▶ RECORDS FOR THE EXERCISE
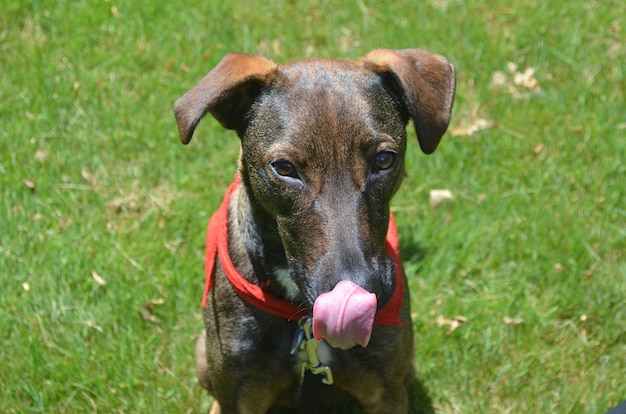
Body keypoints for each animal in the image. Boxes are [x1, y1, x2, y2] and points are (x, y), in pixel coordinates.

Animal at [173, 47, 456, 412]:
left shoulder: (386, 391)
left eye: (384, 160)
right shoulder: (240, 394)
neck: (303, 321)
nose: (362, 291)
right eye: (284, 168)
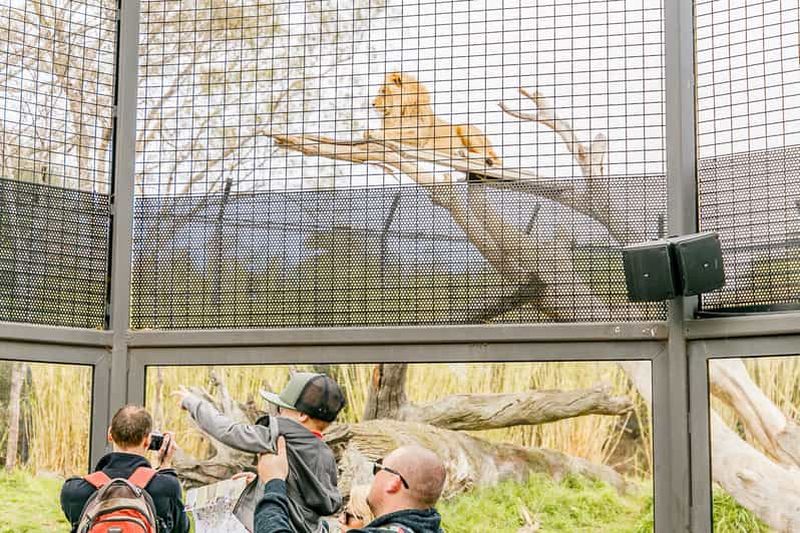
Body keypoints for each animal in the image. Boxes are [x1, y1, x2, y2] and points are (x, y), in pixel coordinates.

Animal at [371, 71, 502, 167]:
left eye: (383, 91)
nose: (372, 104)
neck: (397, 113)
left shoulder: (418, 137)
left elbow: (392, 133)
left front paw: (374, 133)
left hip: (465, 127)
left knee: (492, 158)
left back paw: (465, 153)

---

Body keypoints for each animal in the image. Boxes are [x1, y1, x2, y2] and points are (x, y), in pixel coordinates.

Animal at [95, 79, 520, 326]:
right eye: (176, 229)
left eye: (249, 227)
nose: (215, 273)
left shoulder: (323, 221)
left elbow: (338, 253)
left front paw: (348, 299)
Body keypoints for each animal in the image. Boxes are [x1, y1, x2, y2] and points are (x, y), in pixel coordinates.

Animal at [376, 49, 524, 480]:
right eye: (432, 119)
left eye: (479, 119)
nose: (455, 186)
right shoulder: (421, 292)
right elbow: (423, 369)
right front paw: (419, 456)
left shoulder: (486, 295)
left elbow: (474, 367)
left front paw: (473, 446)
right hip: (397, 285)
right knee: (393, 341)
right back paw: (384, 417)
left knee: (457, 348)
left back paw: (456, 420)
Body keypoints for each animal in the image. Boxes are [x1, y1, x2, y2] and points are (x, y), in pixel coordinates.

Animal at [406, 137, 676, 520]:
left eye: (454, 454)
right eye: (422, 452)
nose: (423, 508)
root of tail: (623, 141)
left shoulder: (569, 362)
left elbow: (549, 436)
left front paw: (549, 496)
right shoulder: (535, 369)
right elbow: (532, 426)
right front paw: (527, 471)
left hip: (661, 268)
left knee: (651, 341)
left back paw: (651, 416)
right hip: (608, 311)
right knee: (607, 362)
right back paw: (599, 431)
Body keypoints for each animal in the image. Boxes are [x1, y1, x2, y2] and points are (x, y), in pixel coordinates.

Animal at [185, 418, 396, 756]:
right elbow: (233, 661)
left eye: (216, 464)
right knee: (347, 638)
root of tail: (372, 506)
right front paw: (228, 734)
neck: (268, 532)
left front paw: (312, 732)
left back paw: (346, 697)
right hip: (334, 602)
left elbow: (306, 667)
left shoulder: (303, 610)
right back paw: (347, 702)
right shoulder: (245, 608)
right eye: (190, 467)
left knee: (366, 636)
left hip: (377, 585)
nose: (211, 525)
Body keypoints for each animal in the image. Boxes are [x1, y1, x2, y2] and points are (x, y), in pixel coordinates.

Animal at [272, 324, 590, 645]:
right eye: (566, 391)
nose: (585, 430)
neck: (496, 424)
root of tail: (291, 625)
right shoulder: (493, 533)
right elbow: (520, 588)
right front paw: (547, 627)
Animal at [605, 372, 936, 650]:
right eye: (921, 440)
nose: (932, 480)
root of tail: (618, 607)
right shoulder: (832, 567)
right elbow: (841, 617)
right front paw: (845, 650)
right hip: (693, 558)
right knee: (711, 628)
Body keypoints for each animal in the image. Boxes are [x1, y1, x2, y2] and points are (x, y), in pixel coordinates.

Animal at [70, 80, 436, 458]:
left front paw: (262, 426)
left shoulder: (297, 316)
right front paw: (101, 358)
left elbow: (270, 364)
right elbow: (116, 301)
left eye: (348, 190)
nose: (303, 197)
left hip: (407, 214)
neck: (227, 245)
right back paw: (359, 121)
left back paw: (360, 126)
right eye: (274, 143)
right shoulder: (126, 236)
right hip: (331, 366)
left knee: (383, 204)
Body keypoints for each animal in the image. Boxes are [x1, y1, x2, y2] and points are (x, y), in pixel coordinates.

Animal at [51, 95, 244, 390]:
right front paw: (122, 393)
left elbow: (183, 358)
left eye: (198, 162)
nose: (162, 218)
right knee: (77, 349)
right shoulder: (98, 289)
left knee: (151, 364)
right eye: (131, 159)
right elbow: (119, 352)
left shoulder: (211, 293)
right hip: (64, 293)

▶ ABOUT THIS EXERCISE
Looking at the data above, write out exactly the lines that start at the one containing "right elbow: (423, 369)" and end at the one containing "right shoulder: (535, 369)"; include both and nothing beyond.

▶ RESPONSE BOX
right elbow: (423, 369)
right front paw: (419, 456)
left shoulder: (486, 295)
left elbow: (474, 367)
left front paw: (473, 446)
right hip: (397, 285)
right knee: (393, 341)
right back paw: (384, 417)
left knee: (457, 348)
left back paw: (456, 420)
Body keypoints for each animal in the image. Boxes are [x1, y1, x2, y2] and points are (x, y), in pixel coordinates.

Animal at [406, 137, 676, 520]:
left eye: (454, 454)
right eye: (422, 452)
nose: (423, 508)
root of tail: (623, 141)
left shoulder: (569, 362)
left elbow: (549, 436)
left front paw: (549, 496)
right shoulder: (535, 369)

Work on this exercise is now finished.